This Article is From Nov 23, 2011

We expect the G-Sec markets will be range bound with negative bias

We expect the G-Sec markets will be range bound with negative bias
On 2 July 2010, the Reserve Bank of India announced an inter-meeting rate hike of 25 bps in repo rate and reverse repo rate to 5.5% and 4% respectively. The RBI also extended the liquidity measures (second Liquidity Adjustment Facility (LAF) in the afternoon and additional liquidity support for banks to the extent of upto 0.5% of NDTL) announced in May'10 until July 16, 2010. The key reasons were strong underlying growth momentum and evidence of demand-side pressure on inflation and broad based rise in inflation. We expect that the RBI will hike the rates by another 25 bps in the policy on 27 July 2010.

Tight liquidity, double-digit inflation, strong IIP reading, fear of rate hike and fuel prices hike kept the fixed income market very cautious. The G-sec market traded in the range of 7.46 - 7.65% but most of the time above 7.55%. Call and short-term rates spiked up by 75 - 100 bps.

The big event was the de-regulation of petrol and increase in prices of diesel, kerosene and LPG. In the short run, it will result in inflationary pressure. However, in the long term it will be very positive for the fiscal deficit, as in India fuel prices are partially subsidized. Both the IIP and the inflation numbers printed higher than expectations. The actual readings were as follows:

• April Industrial production came very strongly at 17.6% YoY v/s 14.3% survey, with the key surprise factor being the 73% rise in capital goods

• May Inflation came in higher than expected at 10.2% mainly due to higher prices in metals, textiles, wood and transport equipment Liquidity condition was tight through out the month due to the advance tax outflow and 3G and BWA payments. The net average borrowing by banks from the RBI under LAF amounted to approx Rs.48,600 crore during the month. We expect liquidity conditions to be tight at least until mid-July and therefore repo rate will be the effective policy rate.
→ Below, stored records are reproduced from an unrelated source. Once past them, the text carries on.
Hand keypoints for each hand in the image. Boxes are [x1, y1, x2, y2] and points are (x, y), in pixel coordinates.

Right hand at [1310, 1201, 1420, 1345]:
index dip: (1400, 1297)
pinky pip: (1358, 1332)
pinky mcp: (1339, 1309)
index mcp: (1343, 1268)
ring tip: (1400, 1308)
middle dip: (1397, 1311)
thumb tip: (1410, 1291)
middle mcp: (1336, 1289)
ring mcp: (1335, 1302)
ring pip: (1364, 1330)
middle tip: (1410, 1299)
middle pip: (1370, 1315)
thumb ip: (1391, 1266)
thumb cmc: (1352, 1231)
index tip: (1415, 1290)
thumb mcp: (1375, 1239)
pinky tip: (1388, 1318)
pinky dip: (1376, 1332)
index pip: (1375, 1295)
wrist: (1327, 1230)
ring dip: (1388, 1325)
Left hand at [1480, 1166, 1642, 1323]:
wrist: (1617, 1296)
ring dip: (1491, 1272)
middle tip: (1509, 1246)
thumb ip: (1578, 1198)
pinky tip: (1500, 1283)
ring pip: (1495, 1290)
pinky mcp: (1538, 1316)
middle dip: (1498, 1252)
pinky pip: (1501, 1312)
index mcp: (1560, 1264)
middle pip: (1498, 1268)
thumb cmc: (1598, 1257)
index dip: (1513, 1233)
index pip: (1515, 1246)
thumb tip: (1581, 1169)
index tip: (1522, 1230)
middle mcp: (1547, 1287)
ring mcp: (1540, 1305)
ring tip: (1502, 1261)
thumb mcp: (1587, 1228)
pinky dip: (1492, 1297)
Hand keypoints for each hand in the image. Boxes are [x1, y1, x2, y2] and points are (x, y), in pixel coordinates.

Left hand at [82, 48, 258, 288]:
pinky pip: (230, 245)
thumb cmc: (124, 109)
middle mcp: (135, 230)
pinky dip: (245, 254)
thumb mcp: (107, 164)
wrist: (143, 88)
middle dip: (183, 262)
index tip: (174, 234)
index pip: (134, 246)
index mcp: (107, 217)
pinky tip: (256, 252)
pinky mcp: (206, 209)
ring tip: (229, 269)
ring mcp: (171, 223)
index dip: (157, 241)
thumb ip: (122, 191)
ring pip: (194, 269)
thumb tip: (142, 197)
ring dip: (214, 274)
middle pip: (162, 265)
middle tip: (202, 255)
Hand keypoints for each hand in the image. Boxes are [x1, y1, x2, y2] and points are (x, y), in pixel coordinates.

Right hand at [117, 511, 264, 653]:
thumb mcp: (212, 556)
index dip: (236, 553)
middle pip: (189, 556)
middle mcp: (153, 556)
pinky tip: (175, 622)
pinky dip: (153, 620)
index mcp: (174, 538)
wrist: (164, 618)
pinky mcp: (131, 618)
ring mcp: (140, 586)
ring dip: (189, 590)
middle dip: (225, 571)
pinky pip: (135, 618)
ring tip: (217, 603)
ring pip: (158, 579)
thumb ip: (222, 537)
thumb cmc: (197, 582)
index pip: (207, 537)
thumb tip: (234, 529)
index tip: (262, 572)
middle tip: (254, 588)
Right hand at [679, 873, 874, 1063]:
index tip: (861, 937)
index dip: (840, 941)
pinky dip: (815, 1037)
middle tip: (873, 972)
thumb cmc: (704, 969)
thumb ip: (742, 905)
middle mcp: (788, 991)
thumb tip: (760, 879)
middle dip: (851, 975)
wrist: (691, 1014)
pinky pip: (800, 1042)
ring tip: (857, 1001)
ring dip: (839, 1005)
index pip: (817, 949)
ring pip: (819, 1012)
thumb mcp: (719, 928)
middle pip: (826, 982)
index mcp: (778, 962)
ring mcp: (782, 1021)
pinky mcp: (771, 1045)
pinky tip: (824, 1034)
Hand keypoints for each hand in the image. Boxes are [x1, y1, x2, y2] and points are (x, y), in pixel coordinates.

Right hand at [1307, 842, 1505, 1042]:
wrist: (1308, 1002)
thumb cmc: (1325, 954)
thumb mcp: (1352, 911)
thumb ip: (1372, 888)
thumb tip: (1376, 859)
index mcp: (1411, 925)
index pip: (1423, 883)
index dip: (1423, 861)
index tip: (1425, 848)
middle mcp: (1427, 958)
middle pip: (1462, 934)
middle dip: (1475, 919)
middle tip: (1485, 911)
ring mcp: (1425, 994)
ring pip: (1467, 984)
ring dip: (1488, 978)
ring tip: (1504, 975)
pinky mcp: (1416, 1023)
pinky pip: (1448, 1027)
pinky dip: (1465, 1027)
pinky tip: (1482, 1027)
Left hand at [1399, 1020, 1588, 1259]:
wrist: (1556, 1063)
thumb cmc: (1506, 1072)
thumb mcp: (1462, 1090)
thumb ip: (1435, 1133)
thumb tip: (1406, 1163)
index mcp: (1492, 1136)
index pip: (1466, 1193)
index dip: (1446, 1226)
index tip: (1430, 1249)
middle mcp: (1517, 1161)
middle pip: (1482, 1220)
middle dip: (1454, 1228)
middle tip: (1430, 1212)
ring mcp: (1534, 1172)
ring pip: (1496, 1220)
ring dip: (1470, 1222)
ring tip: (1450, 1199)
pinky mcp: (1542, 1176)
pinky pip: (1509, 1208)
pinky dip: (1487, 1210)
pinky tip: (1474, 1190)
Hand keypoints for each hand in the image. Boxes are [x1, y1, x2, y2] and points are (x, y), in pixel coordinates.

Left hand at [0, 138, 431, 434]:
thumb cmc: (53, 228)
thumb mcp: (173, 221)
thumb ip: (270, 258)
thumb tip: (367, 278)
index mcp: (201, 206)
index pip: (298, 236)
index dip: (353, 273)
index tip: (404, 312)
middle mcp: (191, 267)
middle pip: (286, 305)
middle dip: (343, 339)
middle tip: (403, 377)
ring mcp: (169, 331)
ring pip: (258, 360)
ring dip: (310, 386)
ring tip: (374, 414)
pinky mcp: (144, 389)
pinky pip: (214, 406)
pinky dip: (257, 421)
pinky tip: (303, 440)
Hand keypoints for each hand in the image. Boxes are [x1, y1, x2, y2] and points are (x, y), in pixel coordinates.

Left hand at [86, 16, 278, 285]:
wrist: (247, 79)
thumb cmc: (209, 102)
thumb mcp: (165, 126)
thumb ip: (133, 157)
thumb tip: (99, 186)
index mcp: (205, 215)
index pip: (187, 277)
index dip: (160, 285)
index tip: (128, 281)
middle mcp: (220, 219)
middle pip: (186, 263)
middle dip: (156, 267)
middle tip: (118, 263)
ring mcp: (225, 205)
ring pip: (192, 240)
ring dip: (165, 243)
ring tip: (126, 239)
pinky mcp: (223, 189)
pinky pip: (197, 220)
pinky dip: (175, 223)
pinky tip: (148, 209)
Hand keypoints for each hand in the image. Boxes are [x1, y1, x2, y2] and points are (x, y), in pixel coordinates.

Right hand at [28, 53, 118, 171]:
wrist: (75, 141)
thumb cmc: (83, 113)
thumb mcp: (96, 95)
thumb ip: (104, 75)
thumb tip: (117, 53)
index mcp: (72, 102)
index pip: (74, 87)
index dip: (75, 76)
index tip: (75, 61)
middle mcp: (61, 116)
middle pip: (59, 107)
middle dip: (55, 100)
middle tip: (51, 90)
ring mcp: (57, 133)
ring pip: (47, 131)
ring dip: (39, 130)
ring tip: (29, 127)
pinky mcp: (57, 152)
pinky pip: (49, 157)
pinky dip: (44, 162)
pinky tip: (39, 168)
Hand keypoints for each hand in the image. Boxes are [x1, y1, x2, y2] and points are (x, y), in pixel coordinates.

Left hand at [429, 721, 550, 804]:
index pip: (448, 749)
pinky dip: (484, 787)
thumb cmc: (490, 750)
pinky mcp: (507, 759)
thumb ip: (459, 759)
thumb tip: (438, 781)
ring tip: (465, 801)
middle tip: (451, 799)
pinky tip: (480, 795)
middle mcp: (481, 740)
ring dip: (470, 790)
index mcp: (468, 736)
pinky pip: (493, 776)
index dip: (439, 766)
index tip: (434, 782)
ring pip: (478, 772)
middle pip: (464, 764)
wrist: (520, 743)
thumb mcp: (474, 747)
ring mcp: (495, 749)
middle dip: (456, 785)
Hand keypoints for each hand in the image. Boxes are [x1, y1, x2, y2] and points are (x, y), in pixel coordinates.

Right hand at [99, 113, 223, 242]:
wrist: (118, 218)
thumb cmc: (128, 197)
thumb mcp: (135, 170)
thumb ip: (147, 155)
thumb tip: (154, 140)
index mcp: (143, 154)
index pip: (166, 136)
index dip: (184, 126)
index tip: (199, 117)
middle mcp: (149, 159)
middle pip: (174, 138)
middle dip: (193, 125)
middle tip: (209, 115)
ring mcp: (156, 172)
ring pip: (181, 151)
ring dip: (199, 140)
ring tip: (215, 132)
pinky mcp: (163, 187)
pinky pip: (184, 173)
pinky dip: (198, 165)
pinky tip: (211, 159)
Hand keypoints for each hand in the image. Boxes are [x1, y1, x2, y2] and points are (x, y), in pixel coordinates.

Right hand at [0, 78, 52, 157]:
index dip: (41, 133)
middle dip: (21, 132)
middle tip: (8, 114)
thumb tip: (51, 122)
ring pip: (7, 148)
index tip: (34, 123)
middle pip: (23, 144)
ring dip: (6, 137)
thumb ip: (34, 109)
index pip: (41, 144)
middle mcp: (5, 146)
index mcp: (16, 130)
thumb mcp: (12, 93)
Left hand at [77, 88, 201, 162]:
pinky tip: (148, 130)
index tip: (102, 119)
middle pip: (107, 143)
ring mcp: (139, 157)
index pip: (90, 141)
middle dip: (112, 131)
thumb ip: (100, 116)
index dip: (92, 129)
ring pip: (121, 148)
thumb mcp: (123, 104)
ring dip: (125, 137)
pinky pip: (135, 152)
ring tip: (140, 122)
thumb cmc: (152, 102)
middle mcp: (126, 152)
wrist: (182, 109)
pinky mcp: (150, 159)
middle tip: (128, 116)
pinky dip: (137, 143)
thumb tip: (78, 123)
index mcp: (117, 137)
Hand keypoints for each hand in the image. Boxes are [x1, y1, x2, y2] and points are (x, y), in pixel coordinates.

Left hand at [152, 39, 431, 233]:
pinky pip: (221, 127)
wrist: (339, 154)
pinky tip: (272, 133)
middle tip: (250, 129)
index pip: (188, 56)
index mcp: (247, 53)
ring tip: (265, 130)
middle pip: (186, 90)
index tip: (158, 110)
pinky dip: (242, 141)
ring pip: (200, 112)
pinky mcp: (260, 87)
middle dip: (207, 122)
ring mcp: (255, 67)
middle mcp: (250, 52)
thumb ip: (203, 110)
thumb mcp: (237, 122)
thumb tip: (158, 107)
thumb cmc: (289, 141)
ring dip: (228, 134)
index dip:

In the near term, we expect the G-Sec markets will be range bound with negative bias. However, in the medium term, we are positive on G-Secs due to the likely positive impact of 3G & BWA auction and of partial deregulation of fuel prices on the fiscal deficit, expectations of falling inflation in the 2nd half, expectations of calibrated monetary tightening by the RBI and global uncertainties.